Я как раз складывал в чемодан последние манатки, когда Михаил, наблюдавший за мной с разложенного дивана, на котором он развалился прямо в тапочках, прервал затянувшееся молчание.

– А какой смысл мне оставаться? – огрызнулся я в ответ на его вопрос. – Мой побег оказался глупостью, с Андреем мы помирились, с матерью тоже. Все стало как было, и приходится признать, что иначе и быть не могло. Они б меня не нашли, я сама в конце концов позвонила бы домой.

– Ты мне можешь ответить на элементарный вопрос: ты Андрея любишь или нет?

– Не знаю я, что значит "люблю – не люблю". Я к нему привязана и очень много значу для него. Бывают моменты, когда нам хорошо вместе. И разумом я понимаю, что все проблемы между нами высосаны из пальца. Тут дело во мне! Будь любой другой на его месте, с моей стороны повторилось бы все то же самое, я ни на секунду в этом не сомневаюсь. Потому что я боюсь жизни, пытаюсь остановить ее естественное развитие, а ведь это, в конечном счете, невозможно! И потом, кто еще будет меня терпеть, с таким-то характером?..

– Да, разумом понимать – это прекрасно. Но что тебе подсказывает сердце?

– А сердце со мной не разговаривает, – сказал я, яростно запихивая в чемодан последнюю тряпку и с трудом затягивая сопротивлявшуюся молнию. – Сердце – это мотор. И никаких чувств в нем быть не может. То, что люди называют "делами сердечными", точно так же, как и все прочее, идет из головы.

Миша засмеялся.

– Да… И, главное, не поспоришь! Интересно, правда, как с такой железной логикой ты ухитряешься писать стихи?

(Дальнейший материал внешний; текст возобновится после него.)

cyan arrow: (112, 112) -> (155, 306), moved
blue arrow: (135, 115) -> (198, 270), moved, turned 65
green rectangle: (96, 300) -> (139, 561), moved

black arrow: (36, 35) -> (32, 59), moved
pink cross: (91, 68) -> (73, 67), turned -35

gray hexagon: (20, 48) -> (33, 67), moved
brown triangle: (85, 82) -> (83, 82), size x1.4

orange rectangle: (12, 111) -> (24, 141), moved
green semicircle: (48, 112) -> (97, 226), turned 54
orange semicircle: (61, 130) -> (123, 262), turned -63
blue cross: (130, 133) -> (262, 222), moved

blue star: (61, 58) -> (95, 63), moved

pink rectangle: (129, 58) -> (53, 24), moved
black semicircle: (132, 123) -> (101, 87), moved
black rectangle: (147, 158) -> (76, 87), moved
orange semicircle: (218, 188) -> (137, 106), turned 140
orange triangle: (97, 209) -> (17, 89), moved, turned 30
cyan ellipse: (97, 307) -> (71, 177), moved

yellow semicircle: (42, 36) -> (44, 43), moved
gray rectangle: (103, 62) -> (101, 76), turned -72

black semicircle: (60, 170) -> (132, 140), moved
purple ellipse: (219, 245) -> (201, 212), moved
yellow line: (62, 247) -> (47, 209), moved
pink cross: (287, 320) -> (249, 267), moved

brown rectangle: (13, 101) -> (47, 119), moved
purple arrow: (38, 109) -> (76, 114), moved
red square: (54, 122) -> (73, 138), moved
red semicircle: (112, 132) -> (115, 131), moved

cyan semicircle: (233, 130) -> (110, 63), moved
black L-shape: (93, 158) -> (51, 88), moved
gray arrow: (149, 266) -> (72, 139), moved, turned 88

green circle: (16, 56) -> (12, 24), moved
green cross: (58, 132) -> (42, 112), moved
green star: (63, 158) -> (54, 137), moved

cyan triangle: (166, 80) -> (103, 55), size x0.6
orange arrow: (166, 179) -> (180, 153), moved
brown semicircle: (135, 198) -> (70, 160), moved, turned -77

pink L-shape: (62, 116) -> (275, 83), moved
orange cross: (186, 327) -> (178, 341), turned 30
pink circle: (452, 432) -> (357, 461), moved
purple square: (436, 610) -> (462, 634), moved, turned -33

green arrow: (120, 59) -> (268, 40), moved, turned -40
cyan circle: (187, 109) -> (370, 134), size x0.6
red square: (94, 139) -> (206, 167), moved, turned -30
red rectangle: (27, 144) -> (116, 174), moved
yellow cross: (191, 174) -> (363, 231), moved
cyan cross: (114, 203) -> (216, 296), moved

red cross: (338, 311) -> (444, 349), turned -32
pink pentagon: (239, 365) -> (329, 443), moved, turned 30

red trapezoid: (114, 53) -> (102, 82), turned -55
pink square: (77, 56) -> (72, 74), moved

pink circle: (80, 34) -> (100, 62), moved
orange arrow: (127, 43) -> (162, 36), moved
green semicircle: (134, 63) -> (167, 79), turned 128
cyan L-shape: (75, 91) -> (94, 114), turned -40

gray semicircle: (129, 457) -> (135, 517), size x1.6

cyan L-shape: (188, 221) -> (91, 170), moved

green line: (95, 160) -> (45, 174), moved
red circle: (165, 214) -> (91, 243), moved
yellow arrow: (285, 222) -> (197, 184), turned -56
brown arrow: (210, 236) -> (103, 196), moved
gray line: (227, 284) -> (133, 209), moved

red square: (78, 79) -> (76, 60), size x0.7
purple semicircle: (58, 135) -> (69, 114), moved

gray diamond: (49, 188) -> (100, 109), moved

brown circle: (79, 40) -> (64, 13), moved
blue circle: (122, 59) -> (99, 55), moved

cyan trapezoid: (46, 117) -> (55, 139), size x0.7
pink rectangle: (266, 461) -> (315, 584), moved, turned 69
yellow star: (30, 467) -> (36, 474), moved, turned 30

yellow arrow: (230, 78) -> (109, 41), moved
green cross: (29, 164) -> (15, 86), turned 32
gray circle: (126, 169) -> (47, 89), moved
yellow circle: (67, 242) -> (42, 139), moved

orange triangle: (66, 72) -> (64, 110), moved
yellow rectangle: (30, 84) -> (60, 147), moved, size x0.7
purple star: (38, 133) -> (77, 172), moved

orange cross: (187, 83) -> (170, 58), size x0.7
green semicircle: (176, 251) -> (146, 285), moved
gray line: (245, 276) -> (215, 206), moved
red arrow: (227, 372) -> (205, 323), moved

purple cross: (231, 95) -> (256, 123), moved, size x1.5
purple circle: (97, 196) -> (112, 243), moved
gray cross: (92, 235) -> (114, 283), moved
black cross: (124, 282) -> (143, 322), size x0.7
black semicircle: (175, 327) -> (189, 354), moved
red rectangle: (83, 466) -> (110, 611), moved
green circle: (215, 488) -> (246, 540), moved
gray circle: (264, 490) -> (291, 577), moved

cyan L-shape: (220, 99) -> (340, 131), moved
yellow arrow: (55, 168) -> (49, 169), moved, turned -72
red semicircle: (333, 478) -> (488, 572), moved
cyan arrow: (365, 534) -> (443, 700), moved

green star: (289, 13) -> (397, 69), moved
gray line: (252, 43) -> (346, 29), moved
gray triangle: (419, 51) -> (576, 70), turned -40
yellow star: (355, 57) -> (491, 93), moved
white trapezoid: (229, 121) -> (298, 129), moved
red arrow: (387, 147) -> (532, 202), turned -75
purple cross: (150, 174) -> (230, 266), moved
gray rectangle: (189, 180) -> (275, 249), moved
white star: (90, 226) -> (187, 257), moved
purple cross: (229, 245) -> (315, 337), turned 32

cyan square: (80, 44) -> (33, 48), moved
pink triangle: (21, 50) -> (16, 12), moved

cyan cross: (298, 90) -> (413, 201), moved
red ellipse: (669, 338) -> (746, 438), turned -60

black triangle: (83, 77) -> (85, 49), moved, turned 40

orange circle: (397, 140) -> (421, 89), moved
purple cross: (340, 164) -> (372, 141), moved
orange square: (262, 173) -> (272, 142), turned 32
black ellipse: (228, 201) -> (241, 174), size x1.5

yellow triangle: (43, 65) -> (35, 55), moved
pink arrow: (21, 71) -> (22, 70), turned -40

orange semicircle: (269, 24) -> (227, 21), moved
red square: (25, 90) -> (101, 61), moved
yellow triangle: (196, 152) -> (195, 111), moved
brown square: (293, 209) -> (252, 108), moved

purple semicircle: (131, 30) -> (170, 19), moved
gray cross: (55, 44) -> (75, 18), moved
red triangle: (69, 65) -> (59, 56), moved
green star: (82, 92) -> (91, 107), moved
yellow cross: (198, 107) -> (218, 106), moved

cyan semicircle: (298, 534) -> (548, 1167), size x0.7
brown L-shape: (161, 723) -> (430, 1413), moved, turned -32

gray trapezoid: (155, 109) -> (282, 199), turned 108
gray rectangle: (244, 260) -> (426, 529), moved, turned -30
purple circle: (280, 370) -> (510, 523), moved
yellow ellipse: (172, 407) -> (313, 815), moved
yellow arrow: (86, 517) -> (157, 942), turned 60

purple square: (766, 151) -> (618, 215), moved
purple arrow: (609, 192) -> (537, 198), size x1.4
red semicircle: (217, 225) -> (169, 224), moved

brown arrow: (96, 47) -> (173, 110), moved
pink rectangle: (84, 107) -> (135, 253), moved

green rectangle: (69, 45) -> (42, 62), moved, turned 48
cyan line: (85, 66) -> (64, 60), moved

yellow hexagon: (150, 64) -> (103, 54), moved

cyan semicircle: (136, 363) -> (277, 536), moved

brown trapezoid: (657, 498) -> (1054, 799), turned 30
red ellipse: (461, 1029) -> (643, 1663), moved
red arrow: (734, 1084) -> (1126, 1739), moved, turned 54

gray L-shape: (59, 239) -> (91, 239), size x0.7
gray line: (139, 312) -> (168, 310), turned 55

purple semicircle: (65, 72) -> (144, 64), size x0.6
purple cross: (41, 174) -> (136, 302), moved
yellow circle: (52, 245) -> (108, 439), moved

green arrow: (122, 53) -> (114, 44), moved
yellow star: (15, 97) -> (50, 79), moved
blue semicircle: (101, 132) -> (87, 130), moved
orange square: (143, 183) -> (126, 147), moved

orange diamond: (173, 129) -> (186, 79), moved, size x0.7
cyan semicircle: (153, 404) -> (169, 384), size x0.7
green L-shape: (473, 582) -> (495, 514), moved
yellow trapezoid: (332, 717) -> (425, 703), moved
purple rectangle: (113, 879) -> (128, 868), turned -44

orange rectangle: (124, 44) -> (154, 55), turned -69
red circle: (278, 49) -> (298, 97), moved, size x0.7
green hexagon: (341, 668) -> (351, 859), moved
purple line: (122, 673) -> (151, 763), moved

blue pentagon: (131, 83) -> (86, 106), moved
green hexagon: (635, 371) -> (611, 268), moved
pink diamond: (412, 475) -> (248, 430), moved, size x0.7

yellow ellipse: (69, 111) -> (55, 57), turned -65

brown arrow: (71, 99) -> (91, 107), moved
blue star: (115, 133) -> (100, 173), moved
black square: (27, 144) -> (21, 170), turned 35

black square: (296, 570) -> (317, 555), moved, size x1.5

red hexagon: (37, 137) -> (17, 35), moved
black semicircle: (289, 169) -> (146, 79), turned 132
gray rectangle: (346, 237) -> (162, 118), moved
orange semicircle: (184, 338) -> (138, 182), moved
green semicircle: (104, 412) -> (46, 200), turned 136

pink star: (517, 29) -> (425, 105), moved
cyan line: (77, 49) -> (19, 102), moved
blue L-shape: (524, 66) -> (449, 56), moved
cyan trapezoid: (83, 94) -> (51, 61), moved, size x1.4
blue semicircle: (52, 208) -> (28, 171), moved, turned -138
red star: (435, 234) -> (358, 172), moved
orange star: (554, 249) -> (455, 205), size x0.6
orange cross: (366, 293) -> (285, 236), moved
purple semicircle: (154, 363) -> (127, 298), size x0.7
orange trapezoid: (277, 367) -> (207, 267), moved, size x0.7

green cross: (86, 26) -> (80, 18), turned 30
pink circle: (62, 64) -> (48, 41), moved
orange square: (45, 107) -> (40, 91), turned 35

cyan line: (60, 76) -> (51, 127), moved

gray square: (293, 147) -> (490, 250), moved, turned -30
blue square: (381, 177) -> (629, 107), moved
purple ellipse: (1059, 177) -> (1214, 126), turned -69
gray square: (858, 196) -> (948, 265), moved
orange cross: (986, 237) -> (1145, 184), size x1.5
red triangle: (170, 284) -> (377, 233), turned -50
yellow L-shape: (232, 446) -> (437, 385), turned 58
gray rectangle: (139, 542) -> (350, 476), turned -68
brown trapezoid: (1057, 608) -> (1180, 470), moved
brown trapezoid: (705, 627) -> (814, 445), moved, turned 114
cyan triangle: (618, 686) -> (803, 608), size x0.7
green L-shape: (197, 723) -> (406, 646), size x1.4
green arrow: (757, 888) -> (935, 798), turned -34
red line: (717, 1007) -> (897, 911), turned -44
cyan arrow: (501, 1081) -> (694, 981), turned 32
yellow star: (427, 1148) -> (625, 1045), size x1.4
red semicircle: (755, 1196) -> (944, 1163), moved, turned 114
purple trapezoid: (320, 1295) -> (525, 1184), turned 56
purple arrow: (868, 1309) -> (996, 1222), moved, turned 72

– А я, наверное, не буду больше писать стихи. Ни к чему это. Думаю пойти на отделение художественной критики. А что? Литературу я знаю неплохо, книжки читать люблю.

– Да? Ну и правильно! По правде сказать, твои стихи отвратительны.

Услышав это, я было открыл рот, чтобы извергнуть поток не вполне женственных выражений, но, передумав, лишь улыбнулся и озорно парировал:

– Все понятно, ты хочешь меня разозлить и таким образом пересадить на другого "конька". Мои рассуждения о любви не вписываются в твою совершенную картину мира. Ты же у нас в вечном поиске… И перестань ржать!

Я схватил подушку и шутливо хлопнул ею Мишу по ногам. Он поднял руки вверх в знак того, что сдается.

– Да нет, почему не вписываются. Мне и самому иногда кажется, что любовь – это не чувство, а лишь смесь других разнообразных чувств: влечения, привязанности, нежности, уважения, комфорта… Потому-то любовь так сложно бывает найти и еще сложнее с нею разобраться.

– Да, ты бы лучше со своей любовью разобрался. Вроде все у вас с Алексиком хорошо, а ты по-прежнему держишь его на расстоянии вытянутой руки.

– И тут ты не права. Когда ты уедешь, я передам ему твой дубликат ключей от квартиры.

Мои ключи?.. Я вдруг почувствовал укол ревности, но тут же, опомнившись, мысленно сам над собой посмеялся.

– А по поводу стихов, критики и прочего, – резко сменил тему Миша, – то времени подумать у тебя достаточно. Все равно на первом курсе все занятия проходят в общем потоке.